«Le Devoir», une histoire professionnelle, familiale et de cœur

Judith Laurier lit «Le Devoir» assidûment et collabore  régulièrement avec ses journalistes en tant que directrice des communications à la Fédération des cégeps.
Photo: Marie-France Coallier Le Devoir Judith Laurier lit «Le Devoir» assidûment et collabore régulièrement avec ses journalistes en tant que directrice des communications à la Fédération des cégeps.

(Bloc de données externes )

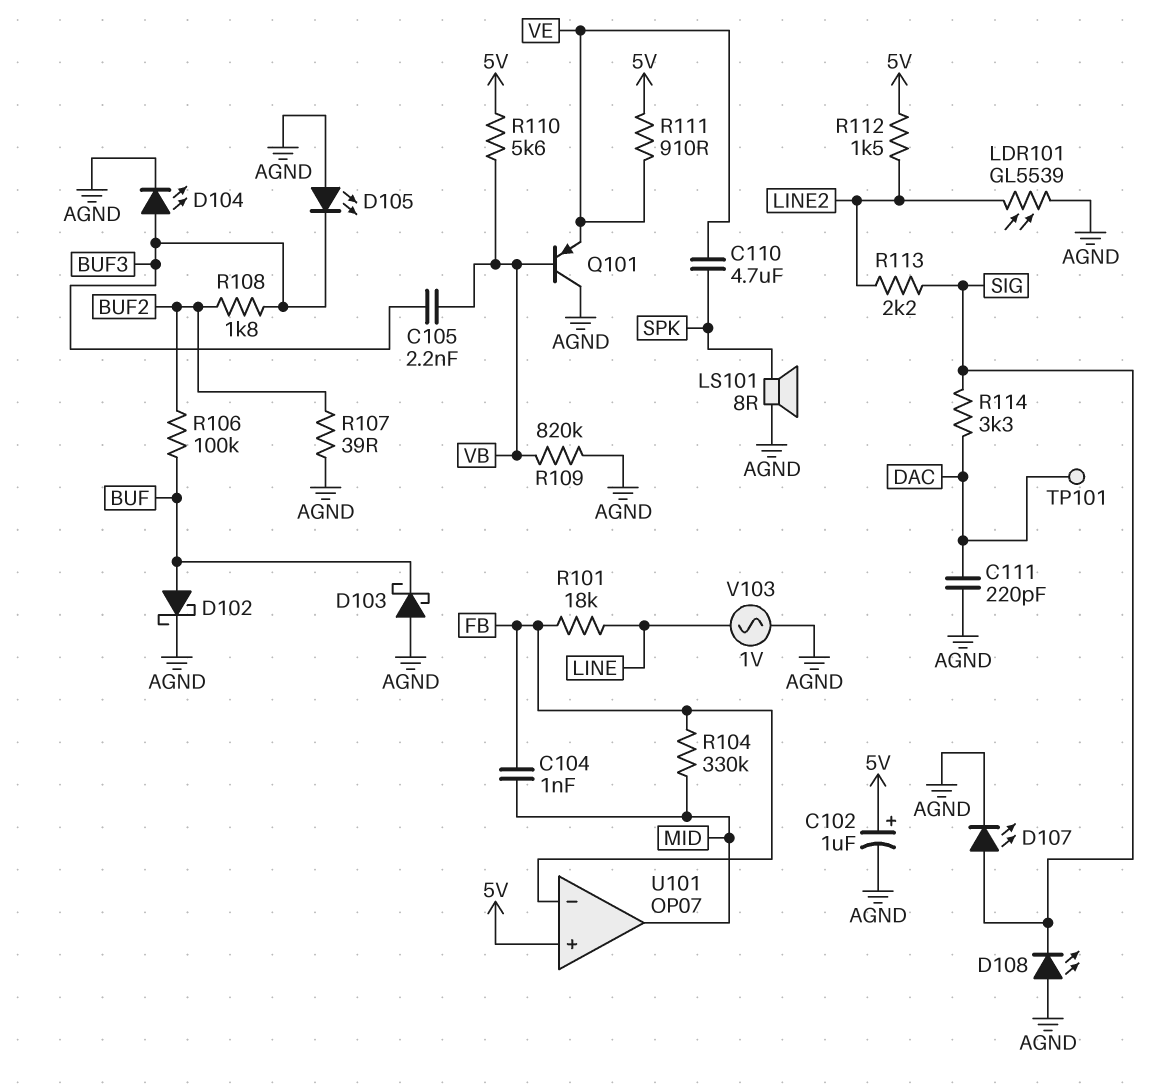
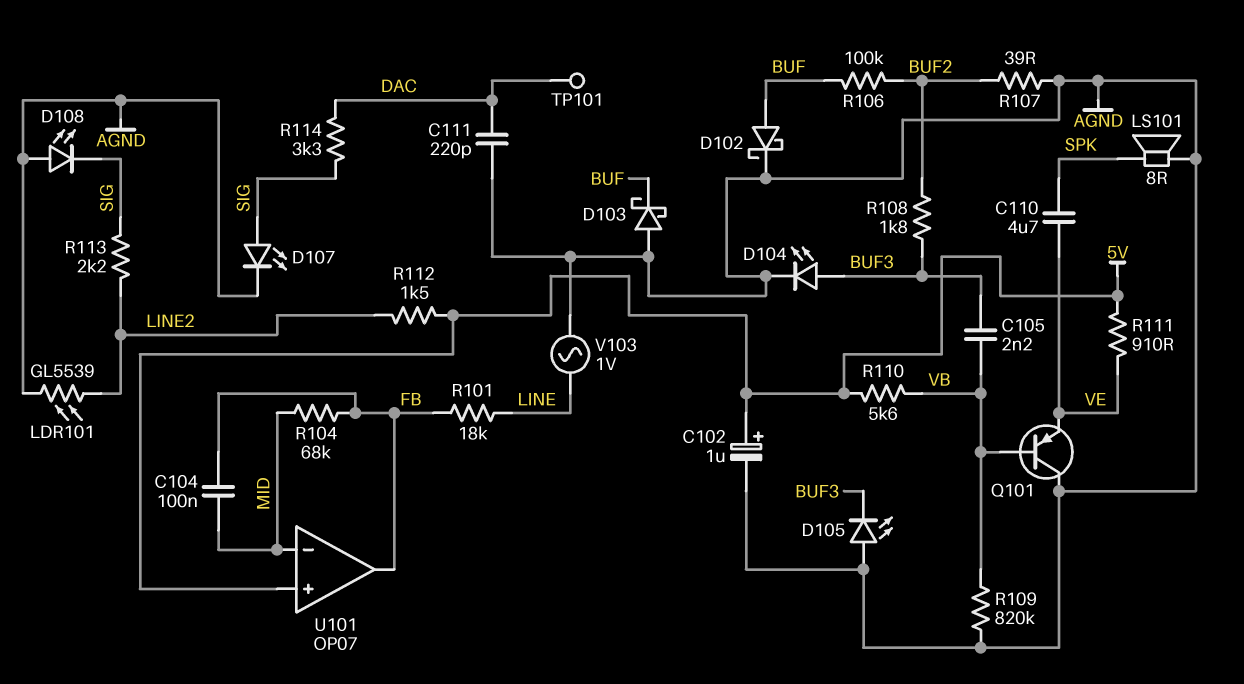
C104: 1nF (FB, MID) -> 100nF (FB, MID)
R104: 330k (FB, MID) -> 68k (FB, MID)
U101 pin in-: FB -> MID
U101 pin out: MID -> FB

Enfant, Judith Laurier se retrouvait parfois à accompagner sa mère, Marie Laurier, journaliste au Devoir, dans des conférences de presse. Elle se souvient que sa mère travaillait de longues heures le soir, et souvent le week-end. Aujourd’hui, c’est elle, en tant que directrice des communications à la Fédération des cégeps, qui organise les conférences de presse.

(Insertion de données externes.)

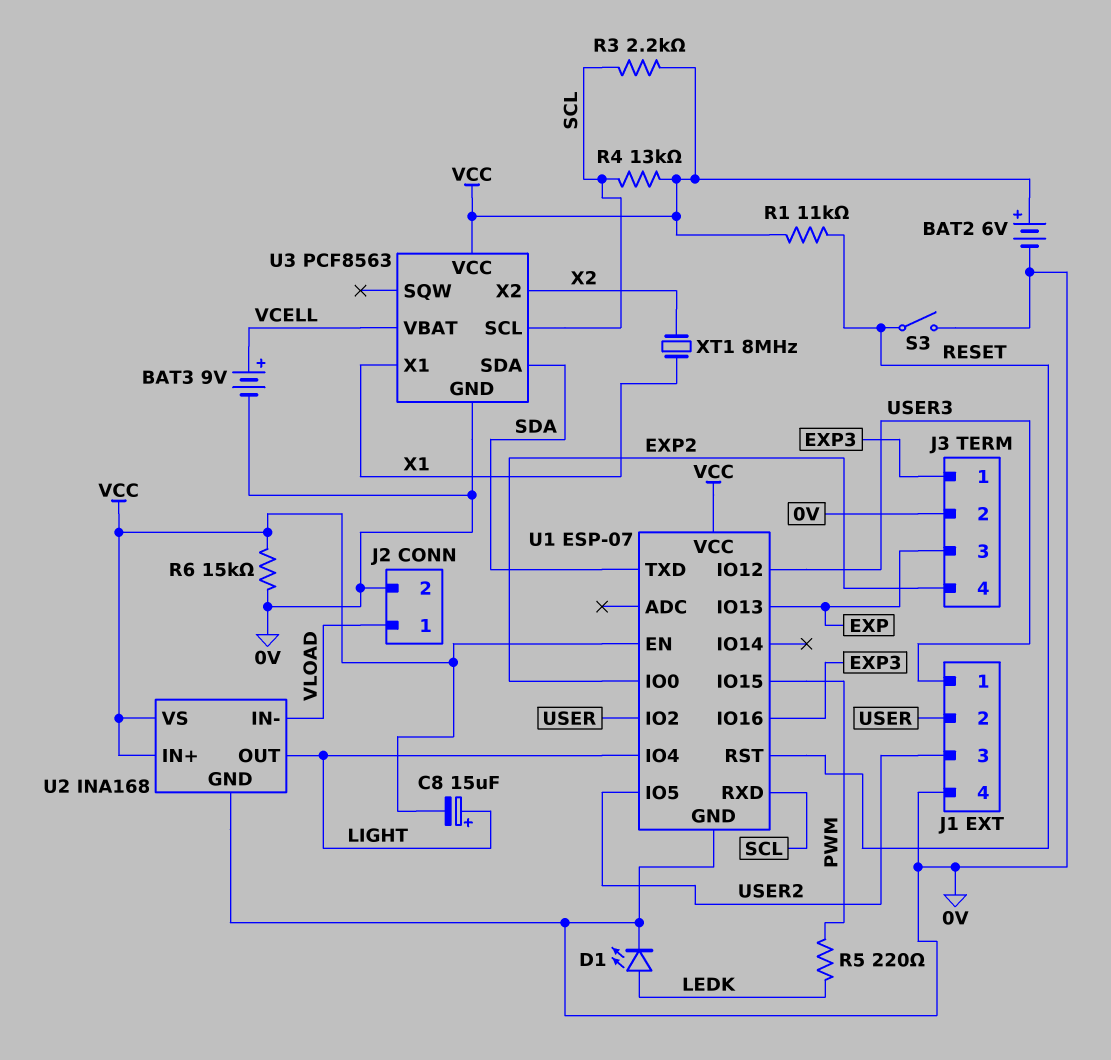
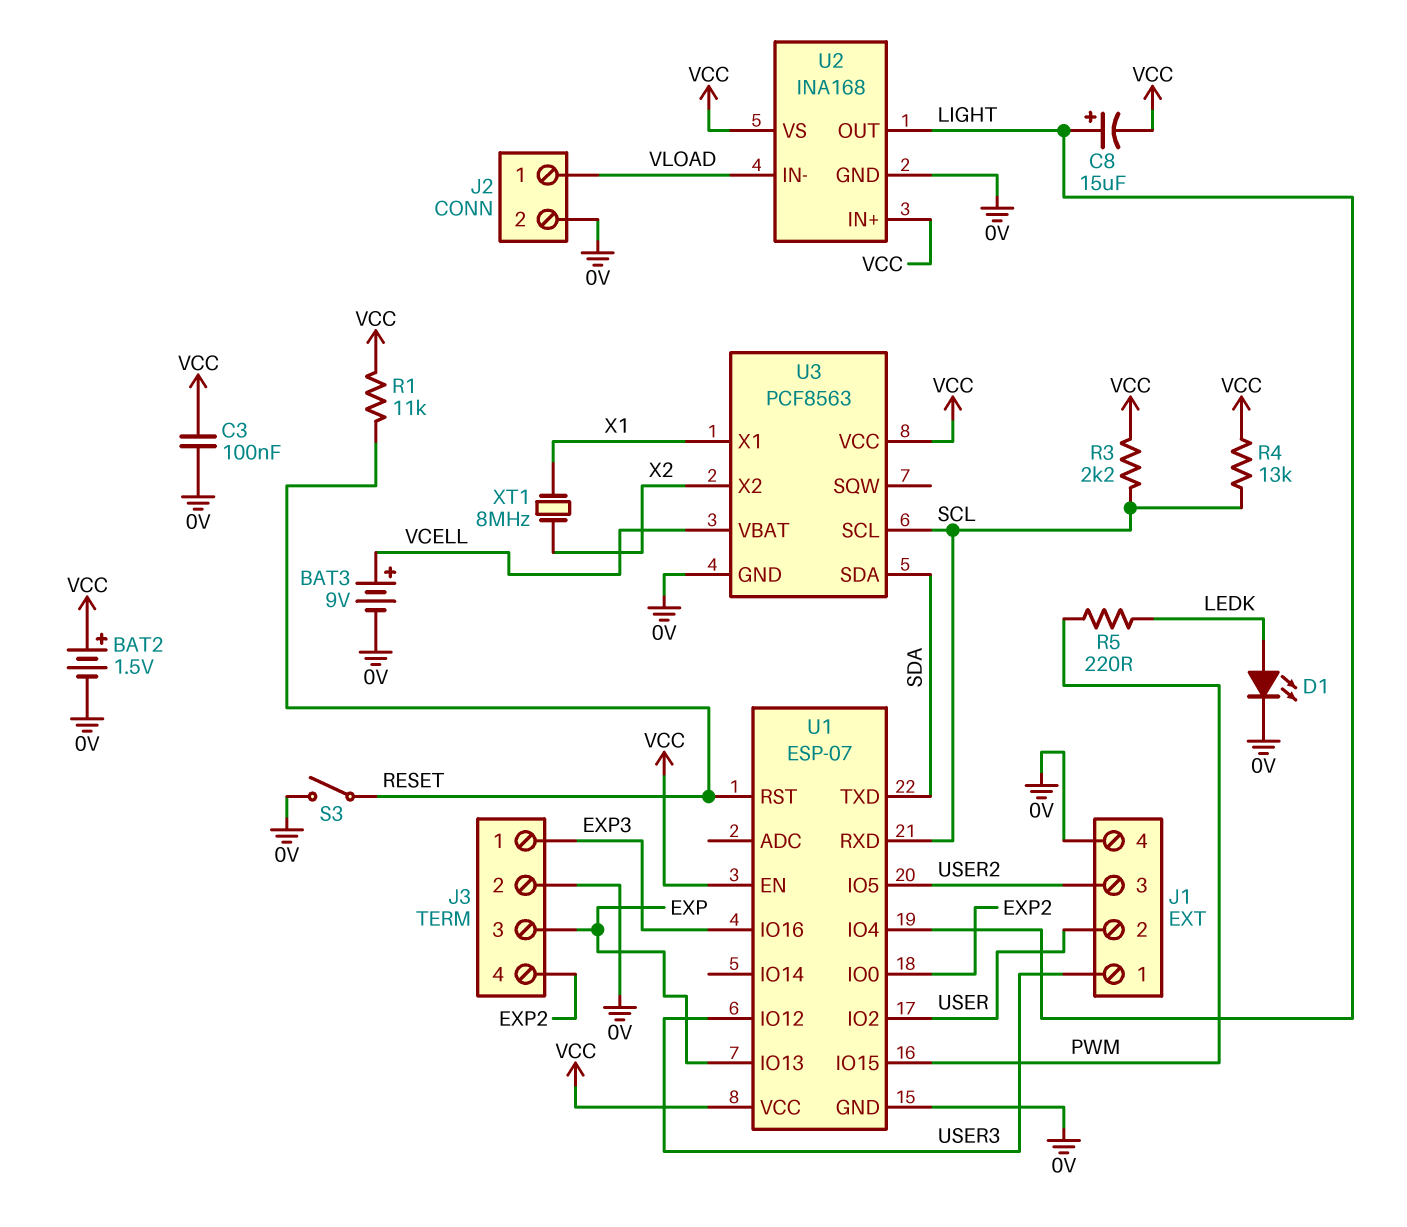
BAT2: 6V (plus VCC, minus 0V) -> 1.5V (plus VCC, minus 0V)
C3: none -> 100nF (0V, VCC)
R6: 15k (0V, VCC) -> none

Lorsqu’elle s’est mariée, Judith Laurier est aussi devenue la belle-fille de Solange Chalvin, une autre ancienne journaliste du Devoir. « Le Devoir, pour moi, c’est une histoire professionnelle, c’est une histoire familiale, mais c’est aussi histoire de cœur », raconte-t-elle. Car Solange et Michel Chalvin, devenus les grands-parents de ses enfants, se sont rencontrés à travers Le Devoir. Michel Chalvin, un Français d’origine qui a servi dans la marine en Indochine, écrivait des lettres au Devoir pour réagir aux articles de Jacques Hébert qui portaient notamment sur ce conflit. « Je pense qu’il contestait un peu ce qui était écrit sur la guerre en Indochine à ce moment-là », dit Judith Laurier. Solange Chalvin, née Barbeau, qui était la secrétaire du rédacteur en chef André Laurendeau et du directeur du Devoir Gérard Filion, a donc entrepris une correspondance de plus en plus empressée avec Chalvin, qui viendra finalement la rencontrer à Montréal et l’épousera.

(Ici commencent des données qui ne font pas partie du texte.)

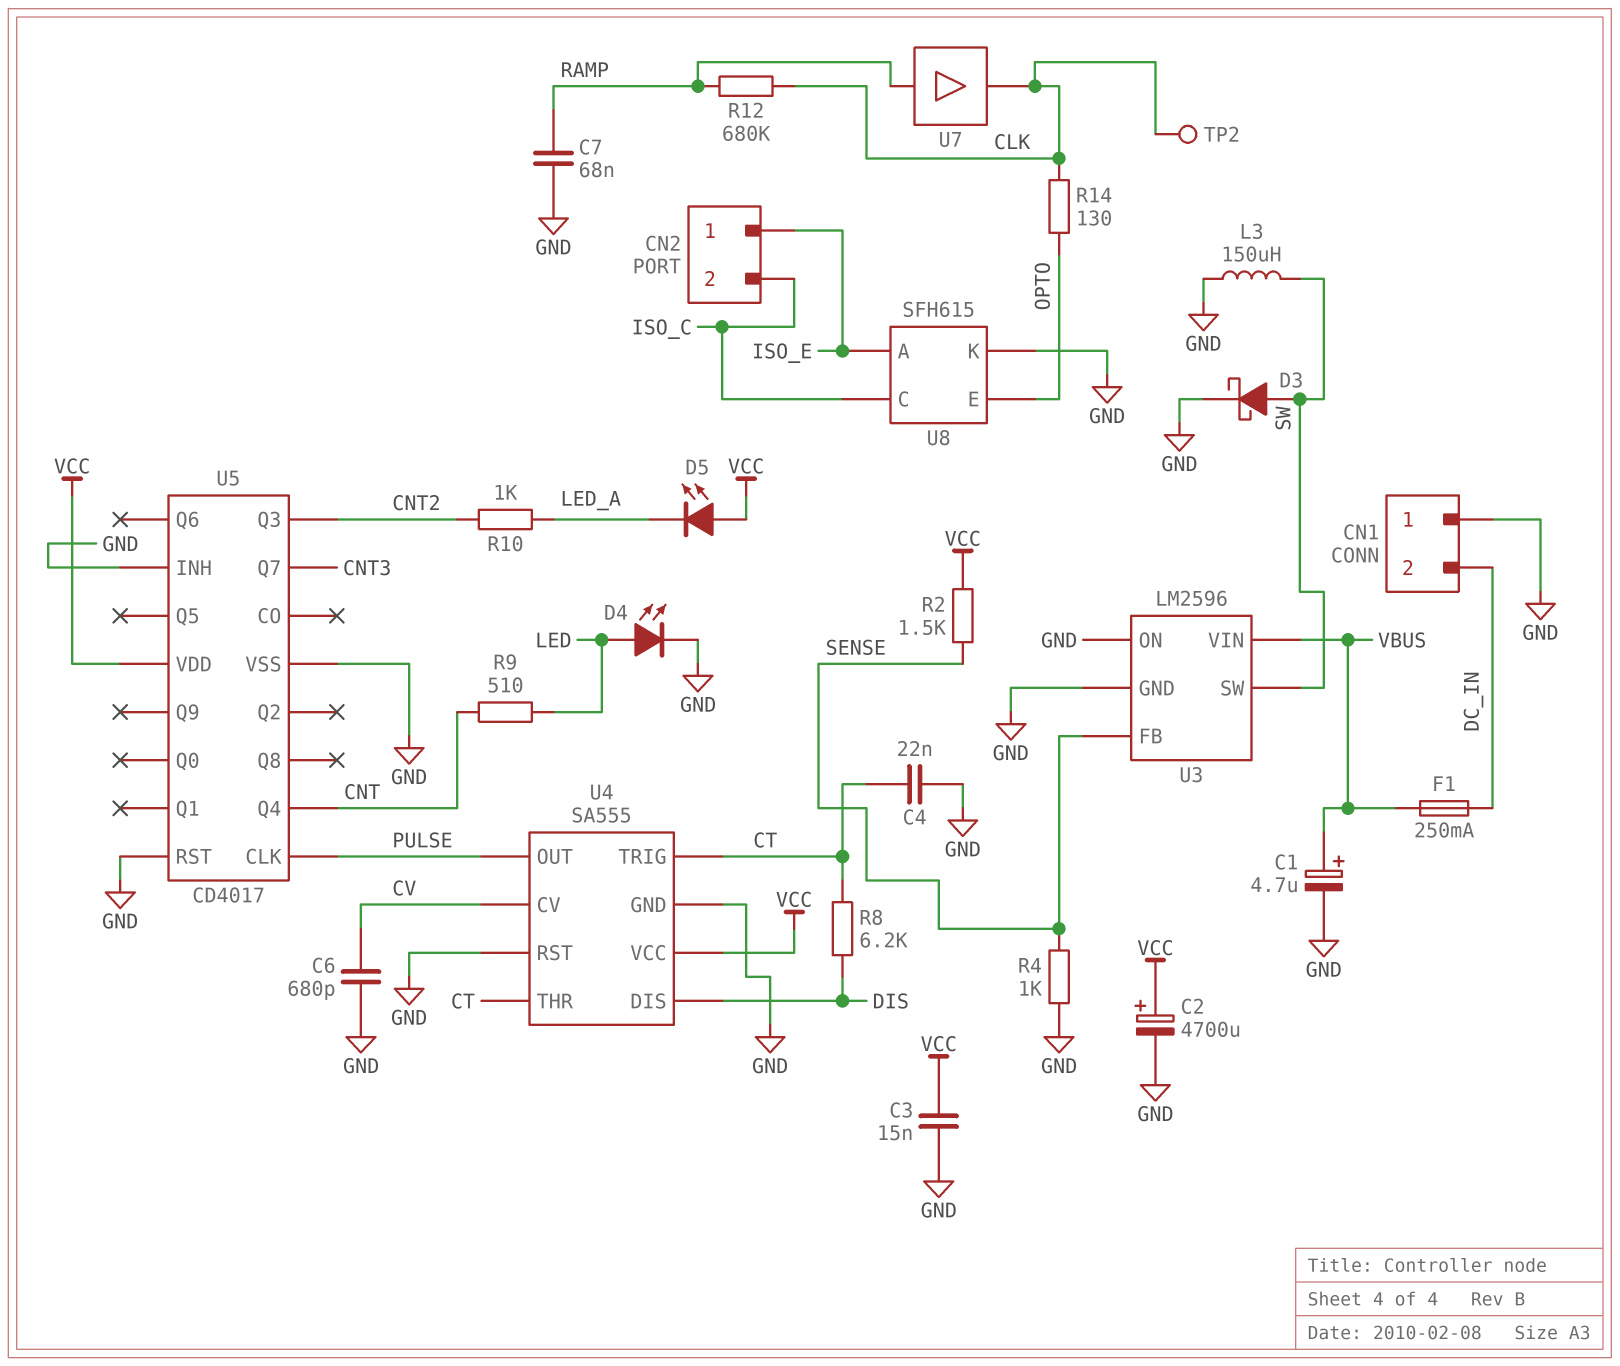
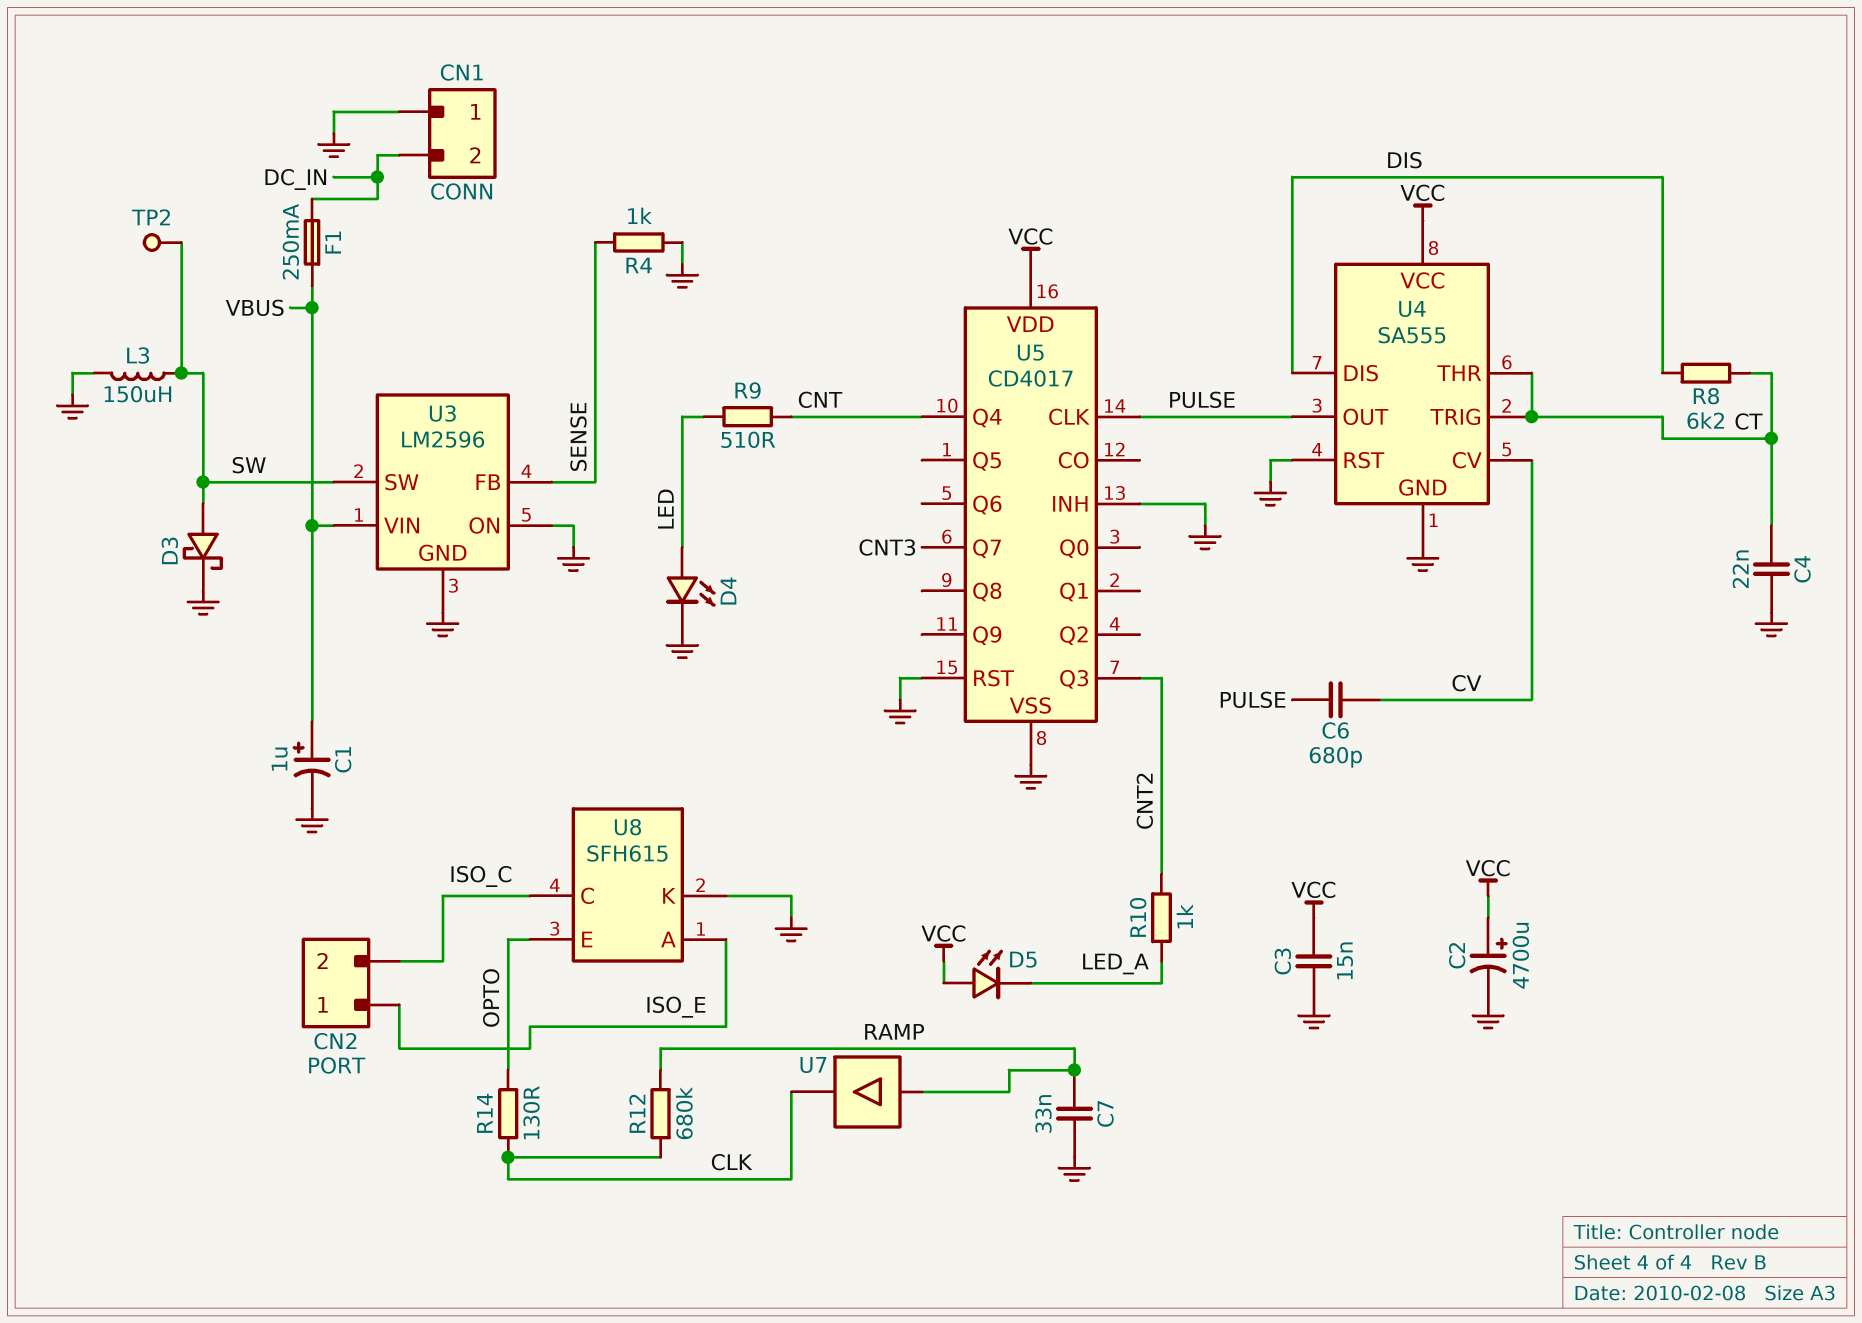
C1: 4.7uF (plus VBUS, minus GND) -> 1uF (plus VBUS, minus GND)
C6: 680pF (CV, GND) -> 680pF (CV, PULSE)
C7: 68nF (GND, RAMP) -> 33nF (GND, RAMP)
R2: 1.5k (SENSE, VCC) -> none
TP2: test point (CLK) -> test point (SW)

Ces femmes étaient des pionnières dans le monde du journalisme québécois. Mais Judith Laurier se souvient que sa mère prenait naturellement sa place dans ce milieu, sans avoir à combattre démesurément pour s’affirmer comme femme.

Après être devenue journaliste au Devoir, Solange Chalvin publiera avec son mari le livre Comment on abrutit nos enfants. La bêtise en 23 manuels scolaires, qui dénonçait la pauvreté des manuels scolaires québécois.

À l’âge de 14 ans, Judith Laurier avait entrepris de réaliser un scrapbook avec les articles de sa mère. C’était bien sûr avant l’Internet et l’archivage instantané de l’information. Sur les archives jaunies du Devoir des années 1980, on lit des enjeux qui font écho à ceux d’aujourd’hui, ceux traitant de la congestion dans les urgences d’hôpitaux, par exemple, ou de l’accès aux services sociaux.

Photo: Marie-France Coallier Le Devoir Un article de Marie Laurier traitant de la congestion dans les urgences

Inquiétudes récurrentes

Sa mère, Marie, s’inquiétait de façon récurrente de la survie de l’entreprise, se souvient-elle. « Ma mère était inquiète de voir Le Devoir disparaître », raconte-t-elle. Soutien financier de la famille, Marie Laurier avait vécu une grève dès son arrivée au Devoir sous Claude Ryan.

« Ma mère a beaucoup travaillé pour que Le Devoir survive. Elle y a cru beaucoup, ça, c’est sûr. Je pense qu’elle serait ravie de voir que c’est sauvé, là. »

À l’époque où Le Devoir était logé dans l’édifice de la rue Saint-Sacrement, infesté de souris, Marie Laurier avait offert à Claude Ryan d’y faire vivre un chat, qui en aurait eu raison. « Connaissant ma mère, elle aurait été capable de le faire », dit Judith Laurier. Pour Claude Ryan, il n’en était pas question… En 1992, Le Devoir déménageait rue De Bleury. Atteinte du cancer, Marie Laurier aura travaillé au Devoir jusqu’à son dernier souffle. « Elle allait travailler au Devoir après ses traitements de chimiothérapie », se souvient Judith Laurier.

Marie Laurier est décédée en 1995. Et Solange Chalvin, la grand-mère de ses enfants, nous a quittés en octobre dernier.

Mais Judith Laurier lit encore Le Devoir tous les jours, d’abord en ligne, le matin, avant de le finir, le soir, sur papier. Comme représentante de la Fédération des cégeps, elle collabore régulièrement avec ses journalistes.

Et Le Devoir, qui a tant animé les discussions de famille, est encore bien présent dans la vie des Laurier. Tous les week-ends, soit en personne, soit en ligne, elle se mesure au Défi de l’info du Devoir avec son mari actuel et sa sœur Geneviève, une fidèle abonnée qui vit à Toronto depuis 35 ans.